New Economic Perspectives has the article Mobilization and Money. The discussion is about how the government paid for the war build-up and execution of the war, and how did it prevent inflation when there were few civilian goods to buy. The summary at the end is as follows:
By my calculations, the fiat money flowed like this: First, the sovereign government issued and paid the people dollars to build the war machine; second, the people paid the sovereign government back some portion of the dollars they’d earned by purchasing War Bonds and paying taxes; third, the sovereign government destroyed the dollars it received in taxes and for War Bonds, thus enabling it to pay the people even more dollars to produce ships and bombers without creating a spiraling inflation; fourth, the sovereign government redeemed the War Bonds with interest, paying the people with new fiat money—but rather than being inflationary, these new dollars were absorbed by the rapidly growing post-war economy, the people using the money to buy the newly abundant goods and services produced by what was now the most technologically sophisticated, creative, well educated, productive and equitable social economy in world history.

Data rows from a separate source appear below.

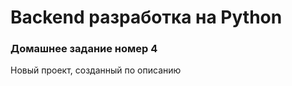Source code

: # Backend разработка на Python


### Домашнее задание номер 4

Новый проект, созданный по описанию

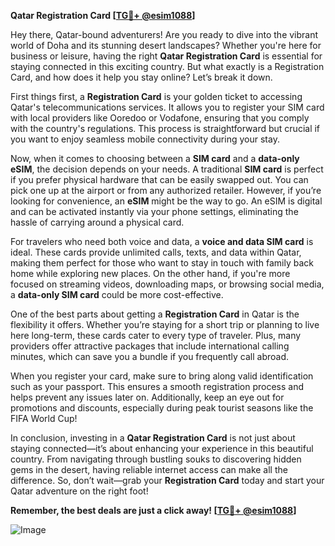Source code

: **Qatar Registration Card [[TG💪+ @esim1088](https://t.me/s/esim1088)]**

Hey there, Qatar-bound adventurers! Are you ready to dive into the vibrant world of Doha and its stunning desert landscapes? Whether you're here for business or leisure, having the right **Qatar Registration Card** is essential for staying connected in this exciting country. But what exactly is a Registration Card, and how does it help you stay online? Let’s break it down.

First things first, a **Registration Card** is your golden ticket to accessing Qatar's telecommunications services. It allows you to register your SIM card with local providers like Ooredoo or Vodafone, ensuring that you comply with the country's regulations. This process is straightforward but crucial if you want to enjoy seamless mobile connectivity during your stay.

Now, when it comes to choosing between a **SIM card** and a **data-only eSIM**, the decision depends on your needs. A traditional **SIM card** is perfect if you prefer physical hardware that can be easily swapped out. You can pick one up at the airport or from any authorized retailer. However, if you’re looking for convenience, an **eSIM** might be the way to go. An eSIM is digital and can be activated instantly via your phone settings, eliminating the hassle of carrying around a physical card.

For travelers who need both voice and data, a **voice and data SIM card** is ideal. These cards provide unlimited calls, texts, and data within Qatar, making them perfect for those who want to stay in touch with family back home while exploring new places. On the other hand, if you're more focused on streaming videos, downloading maps, or browsing social media, a **data-only SIM card** could be more cost-effective.

One of the best parts about getting a **Registration Card** in Qatar is the flexibility it offers. Whether you’re staying for a short trip or planning to live here long-term, these cards cater to every type of traveler. Plus, many providers offer attractive packages that include international calling minutes, which can save you a bundle if you frequently call abroad.

When you register your card, make sure to bring along valid identification such as your passport. This ensures a smooth registration process and helps prevent any issues later on. Additionally, keep an eye out for promotions and discounts, especially during peak tourist seasons like the FIFA World Cup!

In conclusion, investing in a **Qatar Registration Card** is not just about staying connected—it’s about enhancing your experience in this beautiful country. From navigating through bustling souks to discovering hidden gems in the desert, having reliable internet access can make all the difference. So, don’t wait—grab your **Registration Card** today and start your Qatar adventure on the right foot!

**Remember, the best deals are just a click away! [[TG💪+ @esim1088](https://t.me/s/esim1088)]**

![Image](https://i.postimg.cc/Y0z9fWf4/image.png)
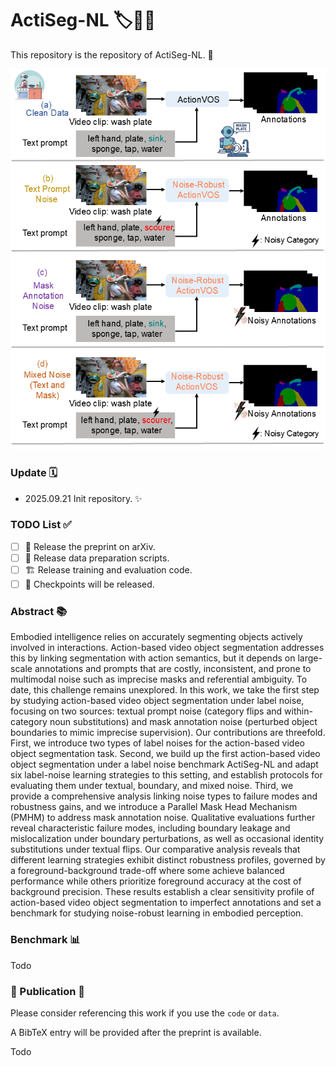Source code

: # ActiSeg-NL  🏷️🎲🤖

This repository is the repository of ActiSeg-NL.  🔬

<div align=center>
  <img src="concept_noisy_actionvos.png" alt="ActiSeg-NL concept"/>
</div>

### Update  🗓️

* 2025.09.21 Init repository.  ✨

### TODO List  ✅

* [ ] 📄 Release the preprint on arXiv.
* [ ] 🧰 Release data preparation scripts.
* [ ] 🏗️ Release training and evaluation code.
* [ ] 💾 Checkpoints will be released.

### Abstract  📚

Embodied intelligence relies on accurately segmenting objects actively involved in interactions. Action-based video object segmentation addresses this by linking segmentation with action semantics, but it depends on large-scale annotations and prompts that are costly, inconsistent, and prone to multimodal noise such as imprecise masks and referential ambiguity. To date, this challenge remains unexplored. In this work, we take the first step by studying action-based video object segmentation under label noise, focusing on two sources: textual prompt noise (category flips and within-category noun substitutions) and mask annotation noise (perturbed object boundaries to mimic imprecise supervision). Our contributions are threefold. First, we introduce two types of label noises for the action-based video object segmentation task. Second, we build up the first action-based video object segmentation under a label noise benchmark ActiSeg-NL and adapt six label-noise learning strategies to this setting, and establish protocols for evaluating them under textual, boundary, and mixed noise. Third, we provide a comprehensive analysis linking noise types to failure modes and robustness gains, and we introduce a Parallel Mask Head Mechanism (PMHM) to address mask annotation noise. Qualitative evaluations further reveal characteristic failure modes, including boundary leakage and mislocalization under boundary perturbations, as well as occasional identity substitutions under textual flips. Our comparative analysis reveals that different learning strategies exhibit distinct robustness profiles, governed by a foreground-background trade-off where some achieve balanced performance while others prioritize foreground accuracy at the cost of background precision. These results establish a clear sensitivity profile of action-based video object segmentation to imperfect annotations and set a benchmark for studying noise-robust learning in embodied perception.

### Benchmark  📊

Todo

### 🤝 Publication  🧾

Please consider referencing this work if you use the `code` or `data`.

A BibTeX entry will be provided after the preprint is available.

Todo
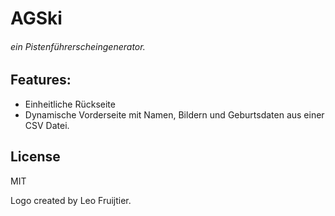 # AGSki
###### ein Pistenführerscheingenerator.

## Features:
- Einheitliche Rückseite
- Dynamische Vorderseite mit Namen, Bildern und Geburtsdaten aus einer CSV Datei.

## License
MIT

Logo created by Leo Fruijtier.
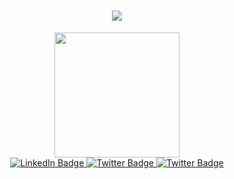 <div id="header" align="center">
  <h1 align="center">
  <a href="#">
    <img src="https://readme-typing-svg.herokuapp.com/?lines=Hey,+There!+👋;Akash+here...;Glad+to+see+you!&center=true&size=30">
  </a>
</h1>
  <img src="https://media.giphy.com/media/M9gbBd9nbDrOTu1Mqx/giphy.gif" width="200"/>
  <div id="badges">
  <a href="https://www.linkedin.com/in/akash-sharma-0251051a1">
    <img src="https://img.shields.io/badge/LinkedIn-blue?style=for-the-badge&logo=linkedin&logoColor=white" alt="LinkedIn Badge"/>
  </a>
  <a href="https://twitter.com/Akasharma18">
    <img src="https://img.shields.io/badge/Twitter-blue?style=for-the-badge&logo=twitter&logoColor=white" alt="Twitter Badge"/>
  </a>
  <a href="https://twitter.com/Akasharma18">
    <img src="https://img.shields.io/badge/Youtube-red?style=for-the-badge&logo=youtube&logoColor=white" alt="Twitter Badge"/>
  </a>
</div>
</div>
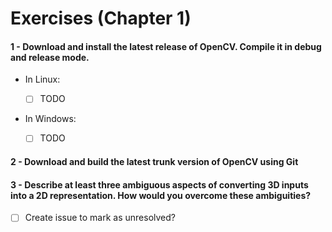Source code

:Exercises (Chapter 1)
===

#### 1 - Download and install the latest release of OpenCV. Compile it in debug and release mode.

* In Linux:

  - [ ] TODO  

* In Windows:

  - [ ] TODO

#### 2 - Download and build the latest trunk version of OpenCV using Git

#### 3 - Describe at least three ambiguous aspects of converting 3D inputs into a 2D representation. How would you overcome these ambiguities?
- [ ] Create issue to mark as unresolved?
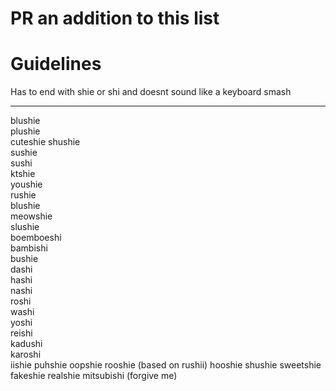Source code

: # PR an addition to this list

# Guidelines

Has to end with shie or shi and doesnt sound like a keyboard smash

-----

blushie  
plushie  
cuteshie 
shushie  
sushie  
sushi  
ktshie  
youshie  
rushie  
blushie  
meowshie  
slushie  
boemboeshi  
bambishi  
bushie  
dashi  
hashi  
nashi  
roshi  
washi  
yoshi  
reishi  
kadushi  
karoshi  
iishie
puhshie
oopshie
rooshie (based on rushii)
hooshie
shushie
sweetshie
fakeshie
realshie 
mitsubishi (forgive me)  
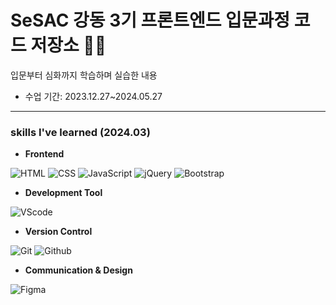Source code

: # SeSAC 강동 3기 프론트엔드 입문과정 코드 저장소 👩‍💻

입문부터 심화까지 학습하며 실습한 내용

- 수업 기간: 2023.12.27~2024.05.27

---

### skills I've learned (2024.03)

- **Frontend**

![HTML](https://img.shields.io/badge/HTML-E34F26?style=flat&logo=html5&logoColor=white)
![CSS](https://img.shields.io/badge/CSS-1572B6?style=flat&logo=css3&logoColor=white)
![JavaScript](https://img.shields.io/badge/JavaScript-F7DF1E?style=flat&logo=javascript&logoColor=black)
![jQuery](https://img.shields.io/badge/jQuery-0769AD?style=flat&logo=jquery&logoColor=white)
![Bootstrap](https://img.shields.io/badge/Bootstrap-7952B3?style=flat&logo=bootstrap&logoColor=white)

- **Development Tool**

![VScode](https://img.shields.io/badge/Visual_Studio_Code-007ACC?style=flat&logo=visual-studio-code&logoColor=white)

- **Version Control**

![Git](https://img.shields.io/badge/Git-F05032?style=flat&logo=git&logoColor=white)
![Github](https://img.shields.io/badge/GitHub-181717?style=flat&logo=github&logoColor=white)

- **Communication & Design**

![Figma](https://img.shields.io/badge/Figma-F24E1E?style=flat&logo=figma&logoColor=white)
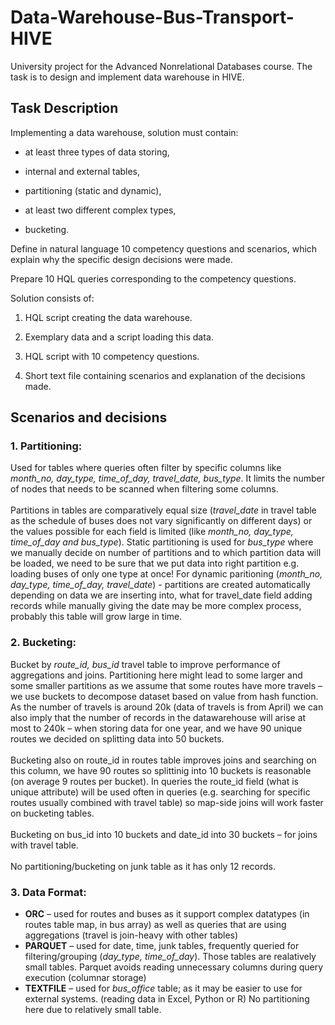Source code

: # Data-Warehouse-Bus-Transport-HIVE
University project for the Advanced Nonrelational Databases course. The task is to design and implement data warehouse in HIVE.

## Task Description
Implementing a data warehouse, solution must contain:

- at least three types of data storing,

- internal and external tables,

- partitioning (static and dynamic),

- at least two different complex types,

- bucketing.

Define in natural language 10 competency questions and scenarios, which explain why the specific design decisions were made.

Prepare 10 HQL queries corresponding to the competency questions.

Solution consists of:

1. HQL script creating the data warehouse.

2. Exemplary data and a script loading this data.

3. HQL script with 10 competency questions.

4. Short text file containing scenarios and explanation of the decisions made.

## Scenarios and decisions
### 1. Partitioning: 
Used for tables where queries often filter by specific columns like _month_no, day_type, time_of_day, travel_date, bus_type_. It limits the number of nodes that needs to be scanned when filtering some columns. <br><br>
Partitions in tables are comparatively equal size (_travel_date_  in travel table as the schedule of buses does not vary significantly on different days) or the values possible for each field is limited (like _month_no, day_type, time_of_day and bus_type_). Static partitioning is used for _bus_type_ where we manually decide on number of partitions and to which partition data will be loaded, we need to be sure that we put data into right partition e.g. loading buses of only one type at once! For dynamic paritioning (_month_no, day_type, time_of_day, travel_date_) - partitions are created automatically depending on data we are inserting into, what for travel_date field adding records while manually giving the date may be more complex process, probably this table will grow large in time. 
 
### 2. Bucketing: 
Bucket by _route_id, bus_id_ travel table to improve performance of aggregations and joins. Partitioning here might lead to some larger and some smaller partitions as we assume that some routes have more travels – we use buckets to decompose dataset based on value from hash function.  As the number of travels is around 20k (data of travels is from April) we can also imply that the number of records in the datawarehouse will arise at most to 240k – when storing data for one year, and we have 90 unique routes we decided on splitting data into 50 buckets. <br><br>
Bucketing also on route_id in routes table improves joins and searching on this column, we have 90 routes so splittinig into 10 buckets is reasonable (on average 9 routes per bucket). In queries the route_id field (what is unique attribute) will be used often in queries (e.g. searching for specific routes usually combined with travel table) so map-side joins will work faster on bucketing tables. <br><br>
Bucketing on bus_id into 10 buckets and date_id into 30 buckets – for joins with travel table. 
<br><br>
No partitioning/bucketing on junk table as it has only 12 records.
 
### 3. Data Format: 
- **ORC** – used for routes and buses as it support complex datatypes (in routes table map, in bus array) as well as queries that are using aggregations (travel is join-heavy with other tables)
- **PARQUET** – used for date, time, junk tables, frequently queried for filtering/grouping (_day_type, time_of_day_). Those tables are realatively small tables. Parquet avoids reading unnecessary columns during query execution (columnar storage)
- **TEXTFILE** – used for _bus_office_ table; as it may be easier to use for external systems. (reading data in Excel, Python or R) No partitioning here due to relatively small table.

But now, somehow, we’ve lost our way and our momentum. We’ve convinced ourselves that our sovereign monetary system works by a different logic—a logic that leads inexorably to a perpetual and growing shortage of Federal spending power. Given the real threats now racing our way with the same inevitability as was Nazism in 1938—climate change, rising sea levels, super-storms, extended droughts, gigantic forest fires, loss of fisheries and ocean acidification, water and food shortages, nuclear terrorism, and the possible failure of democracy itself—it seems we might want to consider another great mobilization to defend ourselves—if we can ever remember how to do it.
Of course there was rationing and price controls, but that does not detract from the part war bonds and taxes played in taming inflation. It just proves that there can be more than one thing going on in the economy at one time. You don’t have to restrict yourself to using only one tool in the tool box to solve a problem.
The question is, “What economic principle allowed us to do this in World War II, but does not allow us to do it now?” Anyone care to hazard a guess? We had a gold standard then, but we don’t have one now. That should make it easier to do now what we did in WW II. Our current foreign creditors do not seem to be complaining about our monetary policy. So that can’t be what is stopping us.